> _EXERCISE GOAL_
Extend the 95th Infantry Division article below, picking up right after its last sentence.

> _EXTRACTED TEXT_
The 95th Infantry Division was an infantry division of the United States Army. Today it exists as the 95th Training Division, a component of the United States Army Reserve headquartered at Fort Sill, Oklahoma.

Activated too late to deploy for World War I, the division remained in the Army's reserve until World War II, when it was sent to Europe. Renowned for fighting back fierce German counterattacks, the division earned the nickname "Iron Men of Metz" for fighting to liberate and defend the town. 

In April 1945, the 95th Infantry Division (United States) "Victory" division uncovered a German prison and civilian labor camp in the town of  Werl. On April 7, the unit reported discovering a camp housing some 4,500 undernourished French officers and 800 enlisted men. The 95th provided the prisoners with emergency rations from the division's own supplies.[1]

After World War II, the division spent another brief period in reserve before being activated as one of the Army's training divisions.

The 95th Infantry Division (United States) was recognized as a liberating unit by the United States Army Center of Military History and the United States Holocaust Memorial Museum in 1995.

Over the next fifty years the division would see numerous changes to its structure as its training roles changed and subordinate units shifted in and out of its command. It activated many regimental and brigade commands to fulfill various training roles. The division then began conducting one station unit training, a responsibility it continues to this day.

History

World War I 
The 95th Division was first constituted on 4 September 1918 in the National Army. It was organized that month at Camp Sherman, Ohio. The division was organized with the 189th Infantry Brigade and the 190th Infantry Brigade. The division was slated to be deployed overseas to fight in World War I, and training of all of the division's units began immediately. On 11 November, the Armistice with Germany was signed, ending hostilities. The division's deployment was cancelled, and it was demobilized in December 1918. All of the division's officers and enlisted men were discharged from the military or transferred to other units.

> _RECORDED INFORMATION_
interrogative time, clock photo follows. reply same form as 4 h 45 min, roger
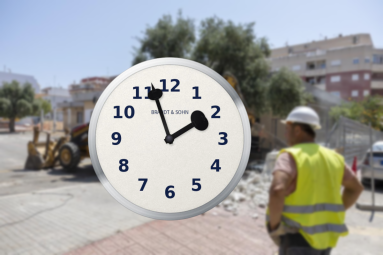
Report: 1 h 57 min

> _THE OUTPUT_
Interwar period

On 24 June 1921, the division was reconstituted in the Organized Reserve, assigned to the XVIII Corps, and further assigned the state of Oklahoma as its home area. The headquarters was organized on 31 August 1921. From that point until 1942, the division remained as a reserve unit based in Oklahoma City.

World War II
On 15 July 1942, the division was ordered into active military service and reorganized at Camp Swift, Texas. The 189th and 190th Infantry Brigades were disbanded as part of an army-wide elimination of brigades. Instead, the division was based around three infantry regiments, the 377th Infantry Regiment, the 378th Infantry Regiment, and the 379th Infantry Regiment. The division also received a new shoulder sleeve insignia in August 1942. Over the next two years, the division trained extensively in locations throughout the United States, including Camp Coxcomb in California.

Order of battle

 Headquarters, 95th Infantry Division
 377th Infantry Regiment
 378th Infantry Regiment
 379th Infantry Regiment
 Headquarters and Headquarters Battery, 95th Infantry Division Artillery
 358th Field Artillery Battalion (105 mm)
 359th Field Artillery Battalion (105 mm)
 360th Field Artillery Battalion (155 mm)
 920th Field Artillery Battalion (105 mm)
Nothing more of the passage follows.